The indictment says a high-ranking official from CBF and Traffic Group siphoned off millions of dollars from the deal for themselves in bribes and kickbacks.

It also alleges the sportswear company paid $US40 million to Traffic via an affiliate with a Swiss bank account. That, on the surface of it, seems strange. Why pay into an off-shore account — especially in Switzerland, where banks do not share customer information with governments of other countries?

Again, there’s nothing to suggest any wrongdoing on the sportswear company’s behalf. But it is odd.

The indictment doesn’t name Nike. Nor does it accuse Nike of any wrongdoing.

However, worryingly for executives at the sportswear company’s headquarters in Oregon, it does pull Nike into the ever-changing, murky FIFA scandal.

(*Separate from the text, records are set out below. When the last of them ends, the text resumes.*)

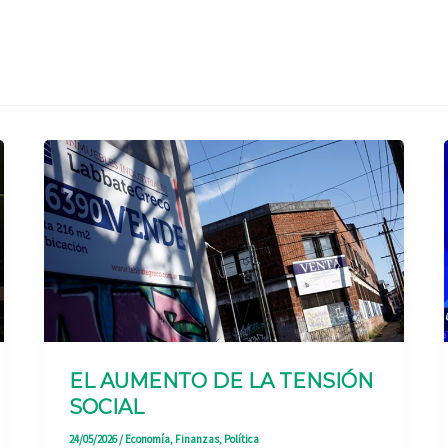
EL AUMENTO DE LA TENSIÓN
SOCIAL
24/05/2026
/
Economía
,
Finanzas
,
Política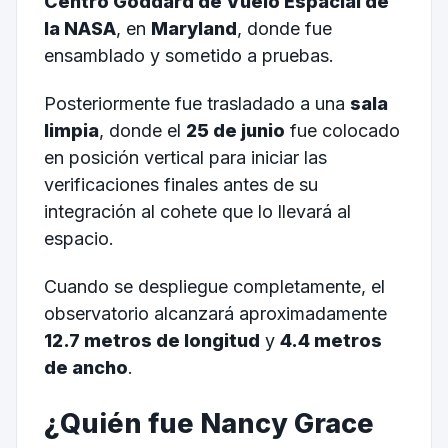
Centro Goddard de Vuelo Espacial de
la NASA
, en
Maryland
, donde fue
ensamblado y sometido a pruebas.
Posteriormente fue trasladado a una
sala
limpia
, donde el
25 de junio
fue colocado
en posición vertical para iniciar las
verificaciones finales antes de su
integración al cohete que lo llevará al
espacio.
Cuando se despliegue completamente, el
observatorio alcanzará aproximadamente
12.7 metros de longitud
y
4.4 metros
de ancho
.
¿Quién fue Nancy Grace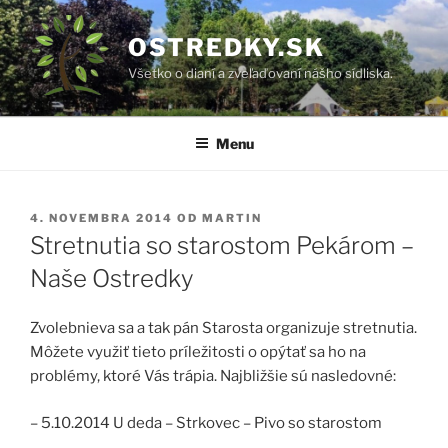
Prejsť
na
OSTREDKY.SK
obsah
Všetko o dianí a zveľaďovaní nášho sídliska.
Menu
PUBLIKOVANÉ
4. NOVEMBRA 2014
OD
MARTIN
Stretnutia so starostom Pekárom –
Naše Ostredky
Zvolebnieva sa a tak pán Starosta organizuje stretnutia.
Môžete využiť tieto príležitosti o opýtať sa ho na
problémy, ktoré Vás trápia. Najbližšie sú nasledovné:
– 5.10.2014 U deda – Strkovec – Pivo so starostom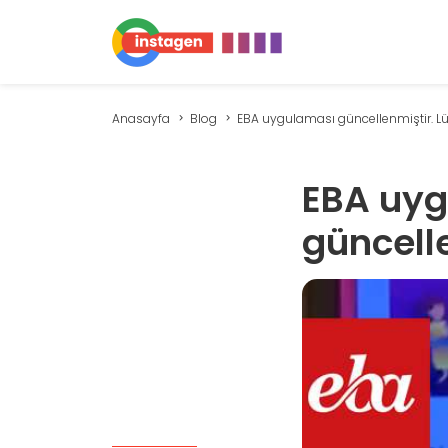
Anasayfa
Blog
EBA uygulaması güncellenmiştir. Lütf
EBA uyg
güncell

Nike has not responded to a request for comment from Business Insider. However, the company told The Financial Times: “The charging documents unsealed yesterday in Brooklyn do not allege that Nike engaged in criminal conduct. There is no allegation in the charging documents that any Nike employee was aware of or knowingly participated in any bribery or kickback scheme.”

Here’s what happened, according to the indictment:

  • 1994: The Brazilian national football team lifts the World Cup in the USA. At around the same time, a representative from Sportswear Company E approaches CBF to see if it would be interested in sponsorship. At the time, the Brazilian team was sponsored by Umbro.
  • An unidentified high-ranking CONMEBOL (the South American Football Federation) and CBF official, and the founder of Traffic Group José Hawilla (who in December of last year waived indictment and pleaded guilty to charges of racketeering conspiracy, wire fraud conspiracy, money laundering conspiracy, and obstruction of justice), began negotiations with Sportswear Company E.
  • 1996: Discussions finally closed in New York. On July 11, a contract for a $US160 million, 10-year deal was signed between the high-ranking CBF official, Hawilla on behalf of Traffic Brazil, and four members of Sportswear Company E. The sportswear company became a co-sponsor and exclusive footwear apparel, accessories, and equipment supplier.
  • As part of the agreement CBF remitted a percentage of the value of the payments it received from the sportswear company to Traffic Brazil.
  • Sportswear Company E also agreed to pay an affiliate of Traffic with a Swiss bank account an additional $US40 million in compensation, on top of the $US160 million it was obligated to pay to CBF.
  • 1996-1999 Over this period, Traffic invoiced the sportswear company directly for $US30 million in payments.
  • An executive from Traffic “agreed to pay and did pay” the high-ranking official from CBF half of the money he made from the sponsorship deal, “totaling in the millions of dollars, as a bribe and kickback.”
  • 2002 The parties terminated the agreement before the end of the 10-year term.